Overview of the Successes and Limitations Private Migrant Sponsorship Programs



Reason immigration writer Fiona Harrigan has a valuable new article surveying the growth of private migrant sponsorship over the last two years:

The two African refugees arrived in Oneonta, New York—a quaint, upstate college town of just over 12,000 people—in summer 2023. By then a group of volunteers had been preparing for them for “six, seven, eight years.”

Mark Wolff, communication chair of The Otsego Refugee Resettlement Coalition (ORRC), says his group had to put its hopes of helping refugees on hold during the Trump administration, which cut the refugee cap to its lowest level ever. Even after Joe Biden’s inauguration, with promises of a more humane immigration policy on the horizon, things didn’t look good for their plan…

The ORRC had already begun to raise money and identify community partners. It had done its homework and it had momentum. So when the Biden administration announced the Welcome Corps—an initiative that would let private citizens take the lead on sponsoring and supporting refugees, rather than the longstanding government-led approach—the coalition knew it had found its way to welcome newcomers. “We were one of the first [private sponsor groups] in the United States to get approval,” Wolff says…..

The Welcome Corps is one of several private sponsorship schemes to be rolled out in the last three years. From the Sponsor Circle Program for Afghans to Uniting for Ukraine to a program specifically for Cubans, Haitians, Nicaraguans, and Venezuelans (CHNV), Americans who are moved by scenes of suffering around the world can put those feelings into action.

Wolff’s sentiment speaks to the promise of these young private sponsorship schemes: getting more Americans directly involved in the welcoming process, getting newcomers to the point of self-sufficiency more quickly, and improving outcomes for immigrant and native communities alike. At a time when Americans are increasingly concerned about migration into the country, these community-driven approaches could be key to rebuilding trust in both immigrants and immigration.

As Harrigan recounts in detail, the new private sponsorship programs—beginning with Uniting for Ukraine (in which I am a sponsor myself)—have enabled hundreds of thousands migrants fleeing oppression and war enter the United States much faster than the traditional government-driven refugee system, and at little cost to the public fisc. By giving migrants an alternative legal way to enter the US, they have also reduced congestion and disorder at the southern border. Overall, these programs are the Biden Administration’s biggest and most successful immigration policy innovation.

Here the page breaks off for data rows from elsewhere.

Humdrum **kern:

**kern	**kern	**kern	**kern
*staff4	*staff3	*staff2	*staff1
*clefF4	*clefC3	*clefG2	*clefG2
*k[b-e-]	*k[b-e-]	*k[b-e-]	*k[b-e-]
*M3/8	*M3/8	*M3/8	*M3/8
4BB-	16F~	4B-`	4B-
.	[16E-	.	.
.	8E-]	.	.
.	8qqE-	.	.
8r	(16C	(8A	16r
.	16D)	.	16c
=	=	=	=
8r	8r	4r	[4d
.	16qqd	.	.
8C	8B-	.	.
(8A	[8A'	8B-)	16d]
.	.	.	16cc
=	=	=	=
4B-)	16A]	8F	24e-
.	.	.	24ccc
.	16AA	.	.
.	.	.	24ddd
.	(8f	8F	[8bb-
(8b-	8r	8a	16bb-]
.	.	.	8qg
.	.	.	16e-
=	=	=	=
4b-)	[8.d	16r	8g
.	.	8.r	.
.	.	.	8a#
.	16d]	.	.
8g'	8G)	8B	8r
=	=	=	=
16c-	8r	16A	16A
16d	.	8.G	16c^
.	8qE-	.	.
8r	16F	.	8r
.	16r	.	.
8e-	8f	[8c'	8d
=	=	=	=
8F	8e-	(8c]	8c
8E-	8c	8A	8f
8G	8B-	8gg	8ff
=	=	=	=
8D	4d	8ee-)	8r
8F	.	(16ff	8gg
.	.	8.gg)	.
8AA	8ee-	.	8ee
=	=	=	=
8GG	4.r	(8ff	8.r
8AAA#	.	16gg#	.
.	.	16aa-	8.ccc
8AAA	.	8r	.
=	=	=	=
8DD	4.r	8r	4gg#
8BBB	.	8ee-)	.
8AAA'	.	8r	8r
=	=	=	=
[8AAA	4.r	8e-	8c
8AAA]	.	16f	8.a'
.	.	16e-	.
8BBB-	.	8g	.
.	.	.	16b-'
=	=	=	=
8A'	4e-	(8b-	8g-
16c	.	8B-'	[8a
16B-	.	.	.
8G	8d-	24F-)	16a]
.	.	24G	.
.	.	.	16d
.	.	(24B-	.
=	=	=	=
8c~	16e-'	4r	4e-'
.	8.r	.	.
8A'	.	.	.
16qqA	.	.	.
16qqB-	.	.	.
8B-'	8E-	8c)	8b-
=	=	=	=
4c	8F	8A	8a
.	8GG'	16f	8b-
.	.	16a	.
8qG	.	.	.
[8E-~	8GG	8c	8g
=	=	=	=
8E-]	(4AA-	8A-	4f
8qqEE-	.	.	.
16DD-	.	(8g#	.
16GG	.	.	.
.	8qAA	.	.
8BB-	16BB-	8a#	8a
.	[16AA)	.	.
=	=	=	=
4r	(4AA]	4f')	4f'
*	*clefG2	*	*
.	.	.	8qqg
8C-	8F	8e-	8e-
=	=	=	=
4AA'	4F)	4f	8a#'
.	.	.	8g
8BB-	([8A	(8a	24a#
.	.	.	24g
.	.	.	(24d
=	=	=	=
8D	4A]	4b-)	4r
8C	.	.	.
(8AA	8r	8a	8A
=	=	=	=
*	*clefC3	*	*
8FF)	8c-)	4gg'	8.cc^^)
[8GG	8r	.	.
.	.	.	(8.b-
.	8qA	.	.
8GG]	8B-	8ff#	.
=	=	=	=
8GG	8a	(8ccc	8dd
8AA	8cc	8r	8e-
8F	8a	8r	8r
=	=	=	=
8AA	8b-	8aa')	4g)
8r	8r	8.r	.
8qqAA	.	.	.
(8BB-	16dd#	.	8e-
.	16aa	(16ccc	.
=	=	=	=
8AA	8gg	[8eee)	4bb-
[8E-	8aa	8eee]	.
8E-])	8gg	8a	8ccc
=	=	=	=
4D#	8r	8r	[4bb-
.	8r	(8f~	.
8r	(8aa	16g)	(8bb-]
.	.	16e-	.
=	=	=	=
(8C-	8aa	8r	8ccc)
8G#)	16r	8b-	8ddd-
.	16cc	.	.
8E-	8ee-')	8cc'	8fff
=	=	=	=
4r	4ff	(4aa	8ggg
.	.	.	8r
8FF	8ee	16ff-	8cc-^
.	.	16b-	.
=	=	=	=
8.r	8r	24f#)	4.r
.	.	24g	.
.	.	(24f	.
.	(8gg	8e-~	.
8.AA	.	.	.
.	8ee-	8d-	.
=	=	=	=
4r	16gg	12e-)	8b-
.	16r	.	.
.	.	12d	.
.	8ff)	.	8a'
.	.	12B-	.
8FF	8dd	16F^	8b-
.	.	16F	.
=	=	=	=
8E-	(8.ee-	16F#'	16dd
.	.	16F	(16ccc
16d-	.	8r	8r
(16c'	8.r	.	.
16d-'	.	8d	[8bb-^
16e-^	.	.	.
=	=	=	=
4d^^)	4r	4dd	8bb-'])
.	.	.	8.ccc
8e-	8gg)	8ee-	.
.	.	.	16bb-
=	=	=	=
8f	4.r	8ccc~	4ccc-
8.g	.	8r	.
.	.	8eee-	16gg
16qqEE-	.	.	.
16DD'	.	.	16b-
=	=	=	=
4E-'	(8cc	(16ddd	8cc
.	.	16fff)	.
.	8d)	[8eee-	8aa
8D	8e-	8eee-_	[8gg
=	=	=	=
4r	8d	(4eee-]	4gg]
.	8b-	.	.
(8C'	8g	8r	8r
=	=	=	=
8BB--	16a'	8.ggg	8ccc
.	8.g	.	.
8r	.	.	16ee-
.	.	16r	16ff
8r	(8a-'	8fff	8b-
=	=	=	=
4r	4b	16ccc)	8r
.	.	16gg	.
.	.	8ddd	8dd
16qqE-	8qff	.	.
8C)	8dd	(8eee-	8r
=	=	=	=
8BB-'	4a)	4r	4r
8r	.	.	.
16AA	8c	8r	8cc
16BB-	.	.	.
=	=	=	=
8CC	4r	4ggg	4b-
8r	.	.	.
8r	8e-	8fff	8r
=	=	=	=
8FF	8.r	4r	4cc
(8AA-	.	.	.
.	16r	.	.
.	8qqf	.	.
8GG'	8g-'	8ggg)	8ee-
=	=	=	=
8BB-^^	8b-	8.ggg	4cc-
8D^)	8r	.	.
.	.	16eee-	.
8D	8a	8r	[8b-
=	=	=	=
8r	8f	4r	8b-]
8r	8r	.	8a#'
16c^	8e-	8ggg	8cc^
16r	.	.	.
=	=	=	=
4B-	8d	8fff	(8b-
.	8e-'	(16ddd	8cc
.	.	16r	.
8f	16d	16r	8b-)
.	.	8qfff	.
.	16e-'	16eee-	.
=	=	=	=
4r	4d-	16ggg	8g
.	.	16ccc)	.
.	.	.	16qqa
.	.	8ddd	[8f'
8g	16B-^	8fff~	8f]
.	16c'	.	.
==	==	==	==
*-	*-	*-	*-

But, as Fiona also notes, the programs have important limitations.  All were established through the exercise of executive discretion, which means the next president could potentially terminate them at any time. That’s a highly likely scenario if the next president turns out to be Donald Trump. Ideally, Congress would enact legislation preventing the executive from taking such action.

In addition, participants in most of these programs are only granted temporary residency and work permits (two years in the case of CNVH and Uniting for Ukraine, though participants in latter can now apply for two-year extensions, as can Afghan parolees). For reasons Fiona describes, it would be better if these rights were permanent.

Congress should pass adjustment acts to enable the Afghans, Ukrainians, and CHNV parolees stay permanently. See my discussion of the relevant issues here and here. Congress has previously enacted such legislation for other parolees fleeing war and oppression, including Hungarians, Cubans, and Vietnamese fleeing communism, much as CHNV refugees are currently doing.

The only private sponsorship program that does grant permanent residency rights is Welcome Corps. But participants are required to meet the absurdly narrow legal definition of “refugee” to be eligible. Congress could potentially fix this problem by expanding the definition.

Sadly, given the current political environment, it’s unlikely Congress will successfully address any of these issues in the near future. The long-run fate of the new private sponsorship programs may well depend on the outcome of the 2024 election.